ポテトエッセイ第98話
@炭水化物を多く含む食材を油加工など高温で加熱すると、発がん性の疑われているアクリルアミドが生成することが知られています。
Aポテトチップなどジャガイモ加工食品に高いレベルでアクリルアミドが含まれる場合があることも判った。
Bアクリルアミドは主として、120℃以上でアミノ酸の一種である遊離アスパラギンと還元糖(ブドウ糖や果糖)が、加熱されると生成されます。
C生イモを低温貯蔵すると甘みの素である還元糖(グルコース、つまりブドウ糖)が増える。
このようなことから、低温貯蔵したものは危険、と思われることがあります。
実際には、『甘みの素は焦げの元』という言葉がありますように、低温貯蔵したイモは家庭でポテトチップスやフレンチフライにすると褐変が激しく、もともと揚げものには向いていません。揚げる温度は必要以上に高くしない。揚げる時間を長くしないことが大切です。業者なら酵素アスパラギナーゼを使うと効果があることも知られています(2010ベルギー。我が国では食品安全委員会の食品健康影響評価を受けてから厚生労働省の食品添加物指定を受ける必要有り)。
揚げたり、炒めたりするとアクリルアミドが発生しますが、煮たり、ゆでたり、電子レンジ加熱ではほとんど発生しません。
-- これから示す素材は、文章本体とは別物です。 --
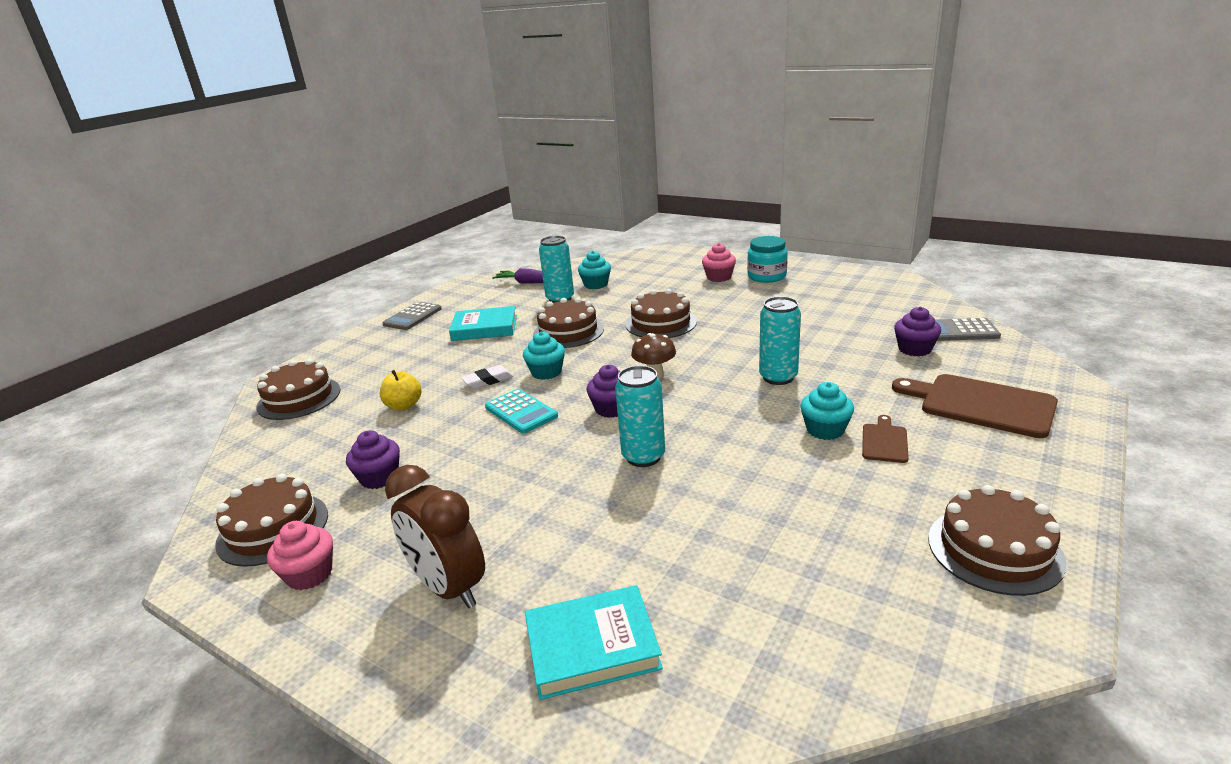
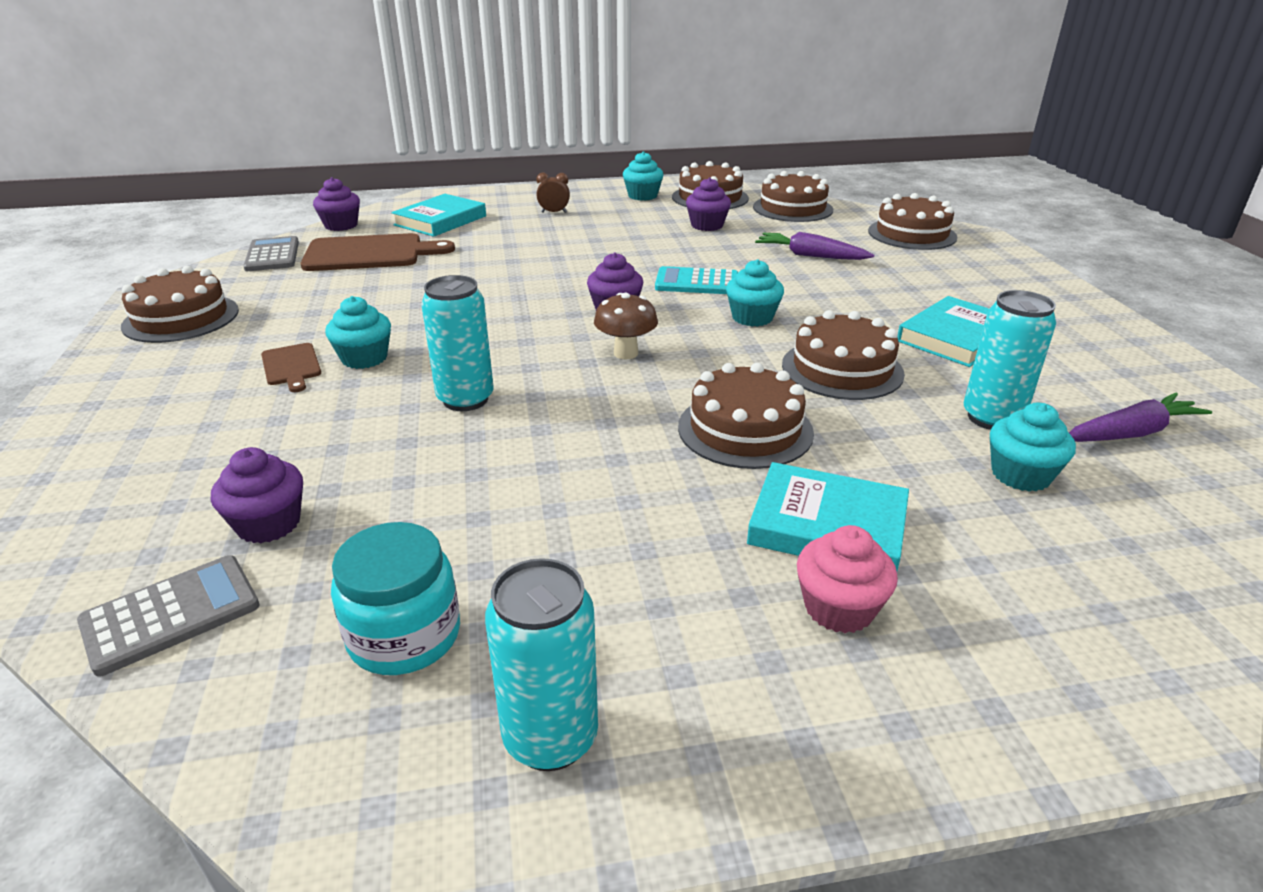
camera: 135 degrees right, 5 degrees up
(271, 469) = (792, 208): none -> brown cake
(309, 574) = (642, 196): pink cupcake -> turquoise cupcake
(404, 406) = (810, 256): yellow apple -> purple carrot
(412, 317) = (1083, 320): grey calculator -> grey calculator (272, 255)
(449, 587) = (554, 212): brown clock -> brown clock, size x0.45
(488, 380) = (791, 292): white eraser -> none
(643, 457) = (526, 288): turquoise can -> turquoise can (550, 738)
(687, 291) = (827, 526): none -> turquoise book
(737, 718) = (341, 225): none -> purple cupcake
(766, 276) = (736, 666): turquoise jar -> turquoise jar (404, 636)
(981, 404) = (162, 448): brown cutting board -> brown cutting board (369, 253)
低温で貯蔵したジャガイモはこのような和風料理に使いましよう。アスパラギンや還元糖は、それぞれを単独に加熱してもアクリルアミドは生成しません。加熱行程の後(高温加熱直後を除く)に調味や栄養強化を目的にそれらを添加してもアクリルアミドは生成しません。アクリルアミド:ほ乳類で LD50=100mg/kg ,発がん性あり。生分解性は高いので、体内に蓄積されることはない。
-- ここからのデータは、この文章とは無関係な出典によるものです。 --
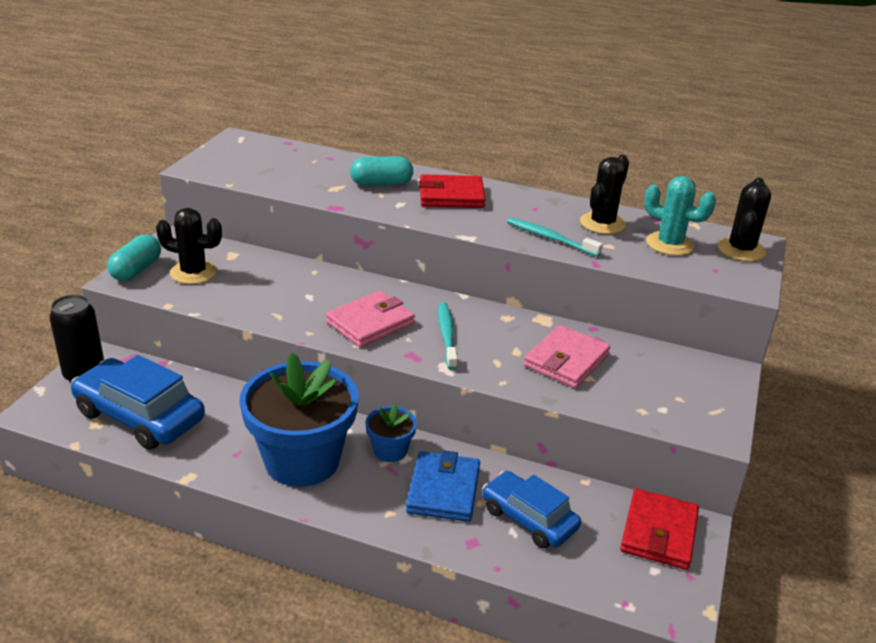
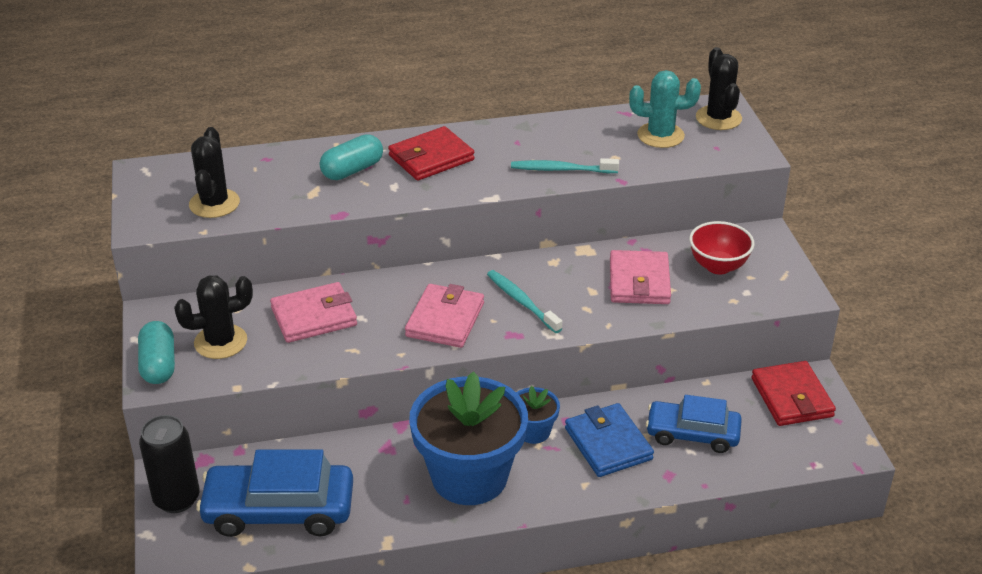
camera: 30 degrees left, 5 degrees up
(276, 282) = (314, 316): none -> pink wallet
(602, 223) = (588, 135): black cactus -> black cactus (214, 203)
(655, 378) = (718, 266): none -> red bowl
ジャガイモを家庭で揚げるには「こがね丸」が適し。「ワセシロ」、「オホーツクチップ」などの新ジャガもいい。業務用で貯蔵に比較的耐える品種としては、「スノーデン」、「きたひめ」、「らんらんチップ」、「リラチップ」があります。もし冷蔵庫で保存していたものを揚げ物に使う場合には、室温に一週間程度置いておくと焦げの原因となる還元糖が減ります(リコンディショニング)。
低温貯蔵されたものは甘みが増えて『旬の味』として喜ばれますが、休眠期間の短い「メークイン」「レッドムーン」「キタアカリ」、「デジマ」などのの萌芽抑制のためにも有効です。 なお、極端に休眠の短い「インカのめざめ」は低温貯蔵してもグルコースは増加せずスクロース(蔗糖)が増えて甘くなるので、揚げてもアクリルアミドの心配が少ない。
ヒトがアクリルアミドを大量に食べたり、吸ったり、触れたりした場合に、神経障害を起こすことがこれまで確認されているほか、国際機関は、動物実験の結果から、ヒトにおそらく発がん性がある物質とアクリルアミドを分類しています。
アクリルアミドは、炭水化物を多く含む原材料を高温(120℃以上)で加熱調理した食品に含まれています。例えば、ポテトチップス、フライドポテトなど、ジャガイモを揚げたスナックや、ビスケットのように穀類を原材料とする焼き菓子、パン、トーストなどに、高濃度に含まれていることが報告されています。(平成14年スウェーデン食品庁)
コーヒー豆、ほうじ茶葉、煎り麦のように、高温で焙煎した食品原材料にも水にとけやすいアクリルアミドが含まれています。日本に特有の米菓、インスタント麺、ほうじ茶、麦茶などにも含まれています。
FAO/WHO合同食品添加物専門家会議(JECFA)は、食品に含まれているアクリルアミドがヒトに神経障害を起こしたり、ガンを発生させたりの悪影響をおよぼす可能性が高いことから、食品中のアクリルアミドを低減するための取組みを継続するよう各国に勧告しています。
海外のいずれの国や地域でも食品中の基準値は設定されていません。しかし、国際的に、食品から摂取するアクリルアミドの量を少なくするために、食品に含まれているアクリルアミドをできる限り低くしなければならないということが、行政機関と食品事業者の共通認識となっています。
【追記】(2016年4月、内閣府の食品安全委員会の評価書によると)(野菜や穀物を高温調理すると増加することが知られている)アクリルアミドは、人の健康への影響は明確ではないが、懸念がないとは言い切れないため、摂取量をできるだけ減らす必要がある。としています。